What you should do ▸ Leave out the pictures and print precisely the lines from the line with "Onze openingstijden" to the final line of the entries, both ends included.
── Information supplied
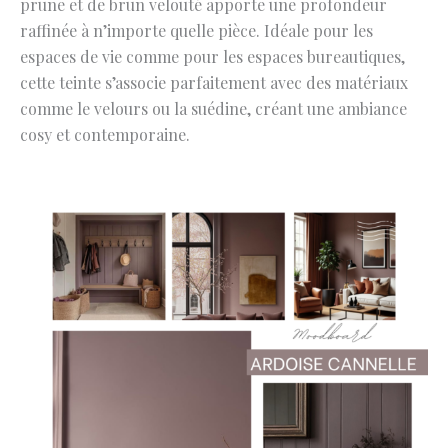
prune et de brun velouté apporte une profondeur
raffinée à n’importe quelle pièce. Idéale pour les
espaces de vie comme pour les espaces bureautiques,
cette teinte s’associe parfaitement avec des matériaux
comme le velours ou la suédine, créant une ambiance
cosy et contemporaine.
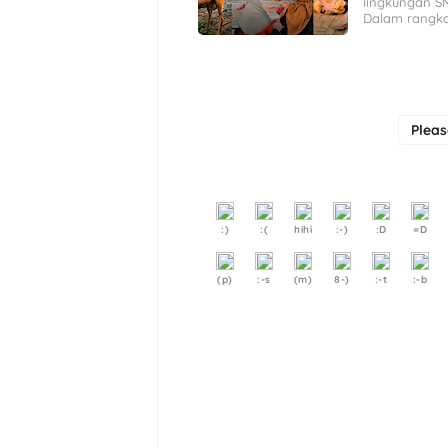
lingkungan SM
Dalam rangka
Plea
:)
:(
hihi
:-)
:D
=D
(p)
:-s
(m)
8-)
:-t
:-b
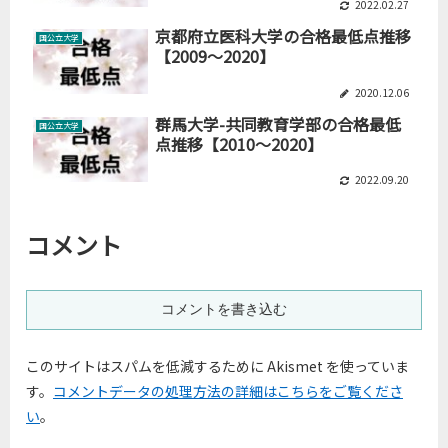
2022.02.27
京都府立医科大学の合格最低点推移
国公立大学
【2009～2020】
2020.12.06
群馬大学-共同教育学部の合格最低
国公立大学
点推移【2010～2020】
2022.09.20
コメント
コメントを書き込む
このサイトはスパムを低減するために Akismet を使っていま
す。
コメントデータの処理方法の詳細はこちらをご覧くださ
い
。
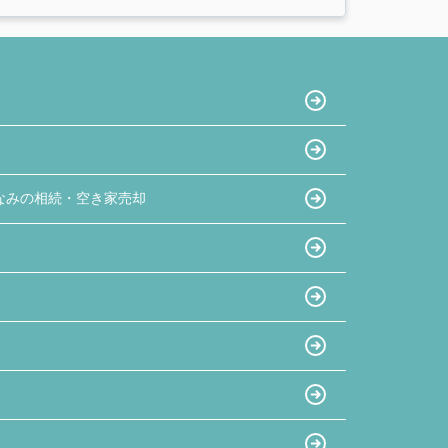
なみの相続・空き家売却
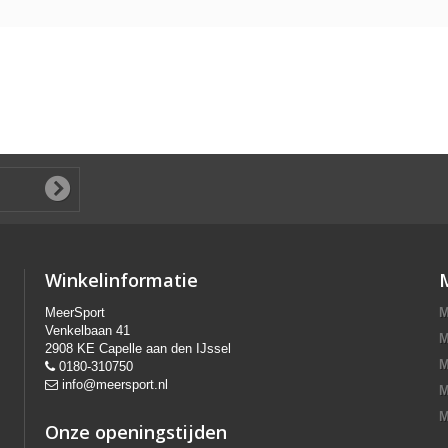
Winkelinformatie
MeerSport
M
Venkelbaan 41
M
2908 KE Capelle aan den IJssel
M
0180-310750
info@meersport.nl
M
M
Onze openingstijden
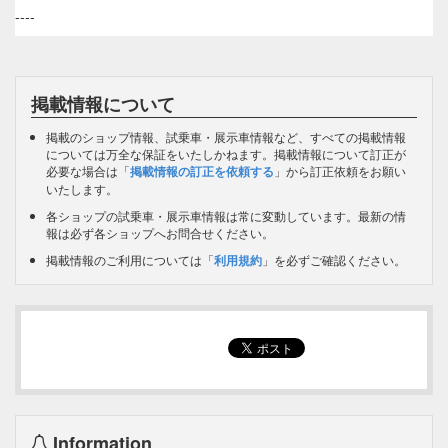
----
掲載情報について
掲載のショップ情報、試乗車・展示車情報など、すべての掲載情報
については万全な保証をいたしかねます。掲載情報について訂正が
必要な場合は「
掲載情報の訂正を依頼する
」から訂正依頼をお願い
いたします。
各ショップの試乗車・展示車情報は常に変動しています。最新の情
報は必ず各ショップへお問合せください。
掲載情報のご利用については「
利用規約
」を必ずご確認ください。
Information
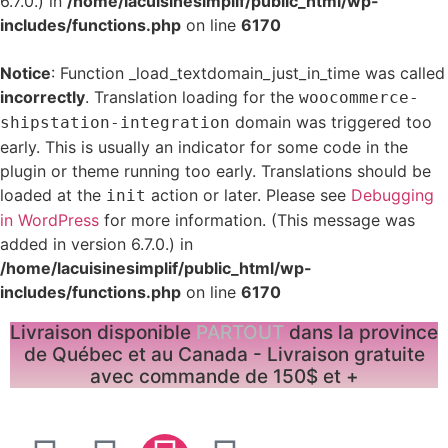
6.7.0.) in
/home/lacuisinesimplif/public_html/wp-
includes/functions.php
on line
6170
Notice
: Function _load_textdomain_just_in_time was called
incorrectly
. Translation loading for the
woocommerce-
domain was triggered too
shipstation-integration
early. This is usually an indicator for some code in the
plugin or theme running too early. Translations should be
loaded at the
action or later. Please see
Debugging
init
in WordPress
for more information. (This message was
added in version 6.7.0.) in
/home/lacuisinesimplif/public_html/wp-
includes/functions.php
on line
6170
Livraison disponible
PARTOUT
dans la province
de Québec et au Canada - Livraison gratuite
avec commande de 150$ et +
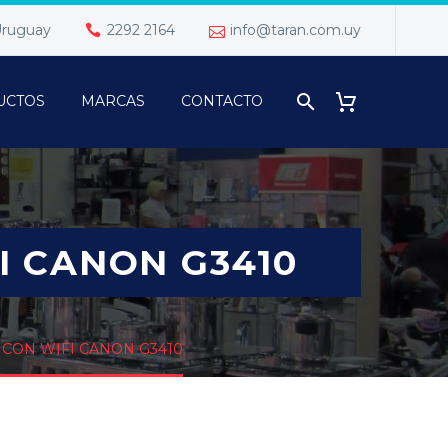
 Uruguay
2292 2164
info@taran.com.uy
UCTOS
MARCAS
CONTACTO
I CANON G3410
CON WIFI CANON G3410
────
Answer ▸
Onze openingstijden
----
掲載情報について
掲載のショップ情報、試乗車・展示車情報など、すべての掲載情報
については万全な保証をいたしかねます。掲載情報について訂正が
必要な場合は「
掲載情報の訂正を依頼する
」から訂正依頼をお願い
いたします。
各ショップの試乗車・展示車情報は常に変動しています。最新の情
報は必ず各ショップへお問合せください。
掲載情報のご利用については「
利用規約
」を必ずご確認ください。
Information
6.7.0.) in
/home/lacuisinesimplif/public_html/wp-
includes/functions.php
on line
6170
Notice
: Function _load_textdomain_just_in_time was called
incorrectly
. Translation loading for the
woocommerce-
domain was triggered too
shipstation-integration
early. This is usually an indicator for some code in the
plugin or theme running too early. Translations should be
loaded at the
action or later. Please see
Debugging
init
in WordPress
for more information. (This message was
added in version 6.7.0.) in
/home/lacuisinesimplif/public_html/wp-
includes/functions.php
on line
6170
Livraison disponible
PARTOUT
dans la province
de Québec et au Canada - Livraison gratuite
avec commande de 150$ et +
 Uruguay
2292 2164
info@taran.com.uy
UCTOS
MARCAS
CONTACTO
I CANON G3410
CON WIFI CANON G3410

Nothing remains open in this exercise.